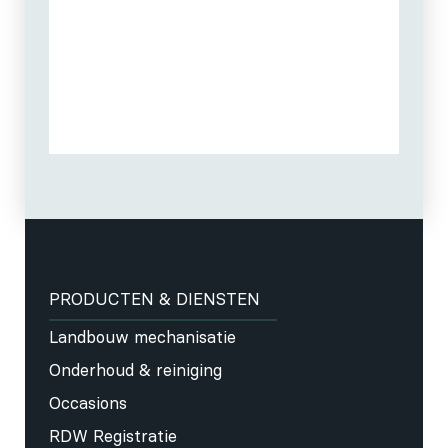
PRODUCTEN & DIENSTEN
Landbouw mechanisatie
Onderhoud & reiniging
Occasions
RDW Registratie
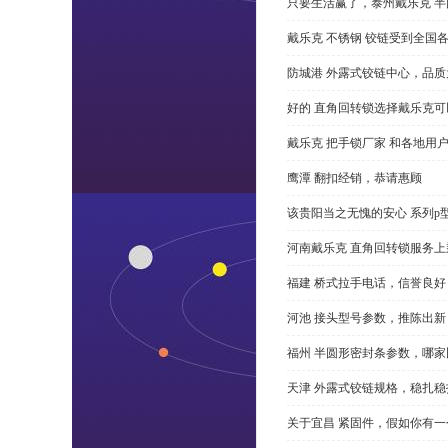
只要生活赢了，泰州戴乐克 
戴乐克 不锈钢 铰链受到全国
防城港 外露式铰链中心，品质
好的 直角回转锁选择戴乐克
戴乐克 把手锁厂家 和各地用
鹰潭 翻扣经销，恭请惠顾
该贵阳当之无愧的安心 系列p
河南戴乐克 直角回转锁服务上
福建 桥式拉手电话，信誉良好
河池 接头型号参数，推陈出新
福州 半圆形密封条参数，哪家
天津 外露式铰链规格，稳扎稳
关于宜昌 紧固件，假如你有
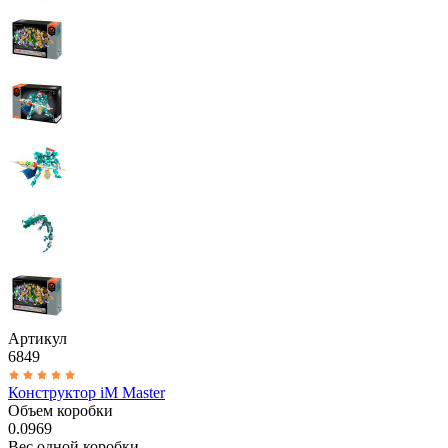
Артикул
6849
Конструктор iM Master
Объем коробки
0.0969
Вес одной коробки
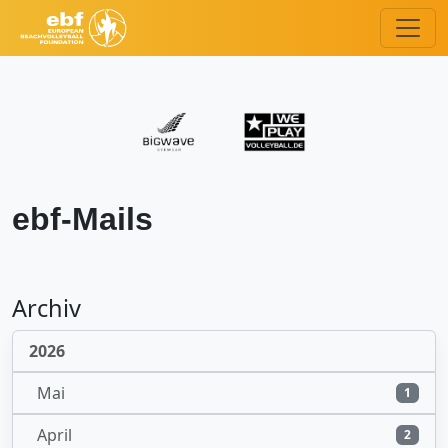
ebf-Mails
Archiv
2026
Mai
1
April
2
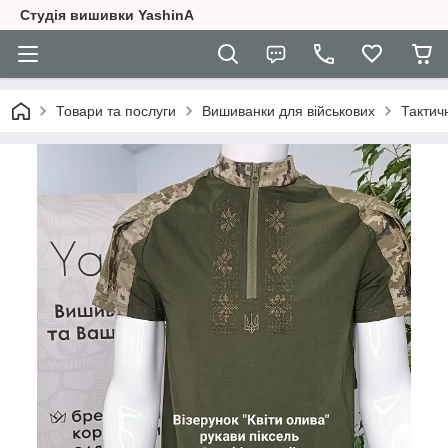
Студія вишивки YashinA
Товари та послуги
Вишиванки для військових
Тактич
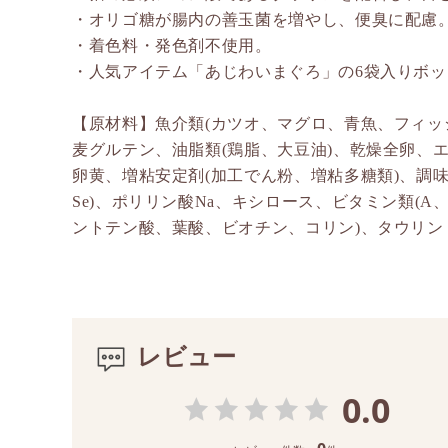
・オリゴ糖が腸内の善玉菌を増やし、便臭に配慮
・着色料・発色剤不使用。
・人気アイテム「あじわいまぐろ」の6袋入りボッ
【原材料】魚介類(カツオ、マグロ、青魚、フィッ
麦グルテン、油脂類(鶏脂、大豆油)、乾燥全卵、
卵黄、増粘安定剤(加工でん粉、増粘多糖類)、調味料、
Se)、ポリリン酸Na、キシロース、ビタミン類(A、
ントテン酸、葉酸、ビオチン、コリン)、タウリン
レビュー
0.0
***
[ASSIGNED TASK] An answer containing only the lines from the one holding "该贵阳当之无愧的安心 系列p" through the close of the entries above, reproduced exactly and stripped of pictures, is expected.

[REPLY]
该贵阳当之无愧的安心 系列p
河南戴乐克 直角回转锁服务上
福建 桥式拉手电话，信誉良好
河池 接头型号参数，推陈出新
福州 半圆形密封条参数，哪家
天津 外露式铰链规格，稳扎稳
关于宜昌 紧固件，假如你有
Артикул
6849
Конструктор iM Master
Объем коробки
0.0969
Вес одной коробки
ebf-Mails
Archiv
2026
Mai
1
April
2
Студія вишивки YashinA
Товари та послуги
Вишиванки для військових
Тактич
・オリゴ糖が腸内の善玉菌を増やし、便臭に配慮
・着色料・発色剤不使用。
・人気アイテム「あじわいまぐろ」の6袋入りボッ
【原材料】魚介類(カツオ、マグロ、青魚、フィッ
麦グルテン、油脂類(鶏脂、大豆油)、乾燥全卵、
卵黄、増粘安定剤(加工でん粉、増粘多糖類)、調味料、
Se)、ポリリン酸Na、キシロース、ビタミン類(A、
ントテン酸、葉酸、ビオチン、コリン)、タウリン
レビュー
0.0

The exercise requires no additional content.